• STATED TASK
Find each line in the records that contains the word "typed" and copy those lines out in full.

Extracted records:
****************************************

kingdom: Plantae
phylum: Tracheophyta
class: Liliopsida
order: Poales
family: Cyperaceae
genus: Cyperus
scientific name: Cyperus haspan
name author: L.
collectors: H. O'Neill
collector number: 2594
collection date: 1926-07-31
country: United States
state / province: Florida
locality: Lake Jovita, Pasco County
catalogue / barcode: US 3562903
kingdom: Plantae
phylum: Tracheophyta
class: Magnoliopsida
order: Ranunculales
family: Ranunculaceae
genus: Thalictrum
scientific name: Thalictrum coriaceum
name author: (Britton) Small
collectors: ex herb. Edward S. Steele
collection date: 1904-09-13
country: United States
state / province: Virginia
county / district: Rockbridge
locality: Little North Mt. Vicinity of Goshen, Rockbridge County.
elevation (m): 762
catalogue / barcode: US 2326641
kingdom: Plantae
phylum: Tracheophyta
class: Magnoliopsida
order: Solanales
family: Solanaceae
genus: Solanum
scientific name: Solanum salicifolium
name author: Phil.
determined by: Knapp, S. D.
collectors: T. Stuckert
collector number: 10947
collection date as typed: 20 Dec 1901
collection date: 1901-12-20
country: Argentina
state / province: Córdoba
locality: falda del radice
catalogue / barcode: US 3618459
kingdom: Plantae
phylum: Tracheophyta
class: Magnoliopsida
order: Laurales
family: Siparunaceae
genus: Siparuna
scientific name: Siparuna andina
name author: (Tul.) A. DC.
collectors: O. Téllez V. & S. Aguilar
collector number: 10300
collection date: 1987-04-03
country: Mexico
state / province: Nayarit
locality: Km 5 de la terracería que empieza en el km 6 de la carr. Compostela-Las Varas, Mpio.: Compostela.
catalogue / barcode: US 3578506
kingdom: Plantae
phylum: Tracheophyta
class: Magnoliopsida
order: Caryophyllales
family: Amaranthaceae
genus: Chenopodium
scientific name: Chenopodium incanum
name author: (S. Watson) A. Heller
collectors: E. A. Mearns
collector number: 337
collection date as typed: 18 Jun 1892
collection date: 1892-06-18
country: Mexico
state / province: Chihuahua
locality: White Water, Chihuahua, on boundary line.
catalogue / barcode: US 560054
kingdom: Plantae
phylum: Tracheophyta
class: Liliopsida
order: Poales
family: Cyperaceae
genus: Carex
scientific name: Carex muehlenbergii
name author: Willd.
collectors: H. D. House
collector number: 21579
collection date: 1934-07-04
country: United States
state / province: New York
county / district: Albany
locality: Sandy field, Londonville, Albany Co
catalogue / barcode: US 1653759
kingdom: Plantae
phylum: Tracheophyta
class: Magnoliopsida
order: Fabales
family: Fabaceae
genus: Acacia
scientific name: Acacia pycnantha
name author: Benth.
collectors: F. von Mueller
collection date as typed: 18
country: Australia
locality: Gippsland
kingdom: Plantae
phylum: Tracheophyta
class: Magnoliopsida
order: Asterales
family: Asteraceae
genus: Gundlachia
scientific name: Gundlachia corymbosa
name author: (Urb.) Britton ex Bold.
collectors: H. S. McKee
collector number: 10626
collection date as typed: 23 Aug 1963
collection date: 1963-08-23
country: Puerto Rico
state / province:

****************************************

• TASK ANSWER
collection date as typed: 20 Dec 1901
collection date as typed: 18 Jun 1892
collection date as typed: 18
collection date as typed: 23 Aug 1963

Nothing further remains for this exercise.